**** Exercise data ****

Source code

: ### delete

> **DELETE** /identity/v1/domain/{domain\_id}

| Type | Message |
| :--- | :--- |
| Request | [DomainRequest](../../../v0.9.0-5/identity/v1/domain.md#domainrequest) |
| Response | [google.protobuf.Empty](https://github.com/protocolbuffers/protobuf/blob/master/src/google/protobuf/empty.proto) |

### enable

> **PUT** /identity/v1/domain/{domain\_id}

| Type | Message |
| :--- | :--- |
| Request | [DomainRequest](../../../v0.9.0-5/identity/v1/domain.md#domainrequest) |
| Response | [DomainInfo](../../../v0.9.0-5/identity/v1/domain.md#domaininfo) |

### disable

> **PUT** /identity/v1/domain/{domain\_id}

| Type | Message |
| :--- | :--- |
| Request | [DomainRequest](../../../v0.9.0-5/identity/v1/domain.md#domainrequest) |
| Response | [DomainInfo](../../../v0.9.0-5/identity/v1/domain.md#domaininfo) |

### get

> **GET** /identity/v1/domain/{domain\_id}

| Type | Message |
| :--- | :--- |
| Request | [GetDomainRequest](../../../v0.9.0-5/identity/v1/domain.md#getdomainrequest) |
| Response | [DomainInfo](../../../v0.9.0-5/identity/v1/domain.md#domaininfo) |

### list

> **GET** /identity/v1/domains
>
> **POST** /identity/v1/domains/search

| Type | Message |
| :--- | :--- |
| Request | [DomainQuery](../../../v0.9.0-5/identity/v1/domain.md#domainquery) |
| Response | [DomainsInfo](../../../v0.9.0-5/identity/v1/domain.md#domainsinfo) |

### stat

****

Problem |
Copy out the material, keeping every line exactly as it is.

Expected answer |
Source code

: ### delete

> **DELETE** /identity/v1/domain/{domain\_id}

| Type | Message |
| :--- | :--- |
| Request | [DomainRequest](../../../v0.9.0-5/identity/v1/domain.md#domainrequest) |
| Response | [google.protobuf.Empty](https://github.com/protocolbuffers/protobuf/blob/master/src/google/protobuf/empty.proto) |

### enable

> **PUT** /identity/v1/domain/{domain\_id}

| Type | Message |
| :--- | :--- |
| Request | [DomainRequest](../../../v0.9.0-5/identity/v1/domain.md#domainrequest) |
| Response | [DomainInfo](../../../v0.9.0-5/identity/v1/domain.md#domaininfo) |

### disable

> **PUT** /identity/v1/domain/{domain\_id}

| Type | Message |
| :--- | :--- |
| Request | [DomainRequest](../../../v0.9.0-5/identity/v1/domain.md#domainrequest) |
| Response | [DomainInfo](../../../v0.9.0-5/identity/v1/domain.md#domaininfo) |

### get

> **GET** /identity/v1/domain/{domain\_id}

| Type | Message |
| :--- | :--- |
| Request | [GetDomainRequest](../../../v0.9.0-5/identity/v1/domain.md#getdomainrequest) |
| Response | [DomainInfo](../../../v0.9.0-5/identity/v1/domain.md#domaininfo) |

### list

> **GET** /identity/v1/domains
>
> **POST** /identity/v1/domains/search

| Type | Message |
| :--- | :--- |
| Request | [DomainQuery](../../../v0.9.0-5/identity/v1/domain.md#domainquery) |
| Response | [DomainsInfo](../../../v0.9.0-5/identity/v1/domain.md#domainsinfo) |

### stat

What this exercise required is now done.